Several people have made a point of saying what happened wasn’t the fault of employees at Qu’Appelle House, that they did what they could.
The Saskatchewan NDP made the situation public Tuesday. Leader Ryan Meili said all through the pandemic we’ve seen a failure to plan and communicate from the provincial government.
“Frontline workers are doing everything they can, they’re scrambling to get this done but they’re being put in situations that are impossible for them (and) for the residents because of the lack of planning, the lack of foresight, and lack of communication from this government,” said Meili.
Meili said that the province needs a consistent, coherent plan laid out by Premier Scott Moe and that not having one leaves us with chaos.
“No one is getting a clear sense of where they are in the line or when they’ll actually receive the vaccine,” said Meili.

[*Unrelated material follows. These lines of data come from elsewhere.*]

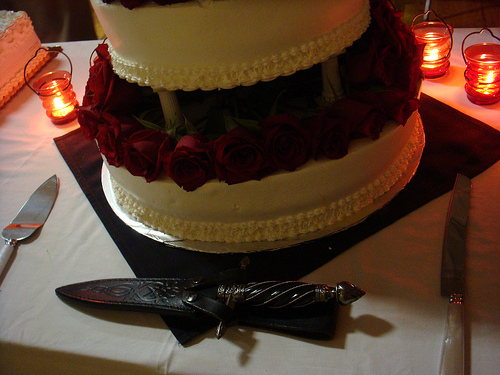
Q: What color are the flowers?
A: Red.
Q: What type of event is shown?
A: Wedding.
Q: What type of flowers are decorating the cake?
A: Roses.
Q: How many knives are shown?
A: Three.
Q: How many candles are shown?
A: Three.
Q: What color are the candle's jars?
A: Orange.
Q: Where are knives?
A: On the table.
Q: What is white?
A: Frosting on cake.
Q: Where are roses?
A: On the cake.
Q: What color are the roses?
A: Red.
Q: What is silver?
A: Knives.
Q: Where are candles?
A: On the table.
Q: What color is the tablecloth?
A: White.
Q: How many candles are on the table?
A: Three.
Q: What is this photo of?
A: The bottom layer of a cake.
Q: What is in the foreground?
A: A sheath covering the knife blade.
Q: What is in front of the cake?
A: A knife with ivory handle.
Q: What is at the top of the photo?
A: The top layer of the cake.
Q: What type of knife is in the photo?
A: A cake serving knife.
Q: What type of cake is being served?
A: A wedding cake with roses.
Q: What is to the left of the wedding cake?
A: A cake serving spatula.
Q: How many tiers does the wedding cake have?
A: 2.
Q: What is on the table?
A: The wedding cake.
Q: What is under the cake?
A: Black napkin.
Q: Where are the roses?
A: On the cake.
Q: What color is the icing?
A: White.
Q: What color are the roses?
A: Red.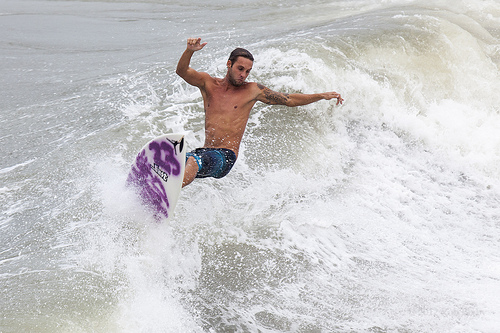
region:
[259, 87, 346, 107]
an outstretched arm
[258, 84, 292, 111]
a tattoo on a mans arm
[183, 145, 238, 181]
a pair of blue surfboard shorts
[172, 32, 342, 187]
a surfer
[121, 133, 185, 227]
a white surfboard with purple grafitti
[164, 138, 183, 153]
a black Nike Jordan emblem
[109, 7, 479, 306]
a wave in the ocean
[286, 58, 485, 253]
sea foam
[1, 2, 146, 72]
calmer water behind the tide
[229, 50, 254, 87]
a mans intense face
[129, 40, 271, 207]
surfing man in water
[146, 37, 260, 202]
surfer in water with a purple board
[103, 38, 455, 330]
white wave in sea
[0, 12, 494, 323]
sea where surfer guy is standing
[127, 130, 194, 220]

Saskatchewan Health Authority CEO Scott Livingstone said Tuesday the vaccine program is focusing on priority groups right now — people and employees in care homes.
He said those in assisted living, while they’re usually in the first phase of the plan,aren’t included in priority groups and that’s why those people weren’t included in the vaccinations at Qu’Appelle House.
Livingstone said he recognizes that everyone is anxious to get the vaccine.
“Our teams are doing what they can to get vaccine into the arms of the most vulnerable as quickly as possible,” he said.
He said the health authority will be reviewing what happened at this home and others.
Qu’Appelle House has only had one COVID-19 case — in an employee in December — and officials were able to stop it from spreading.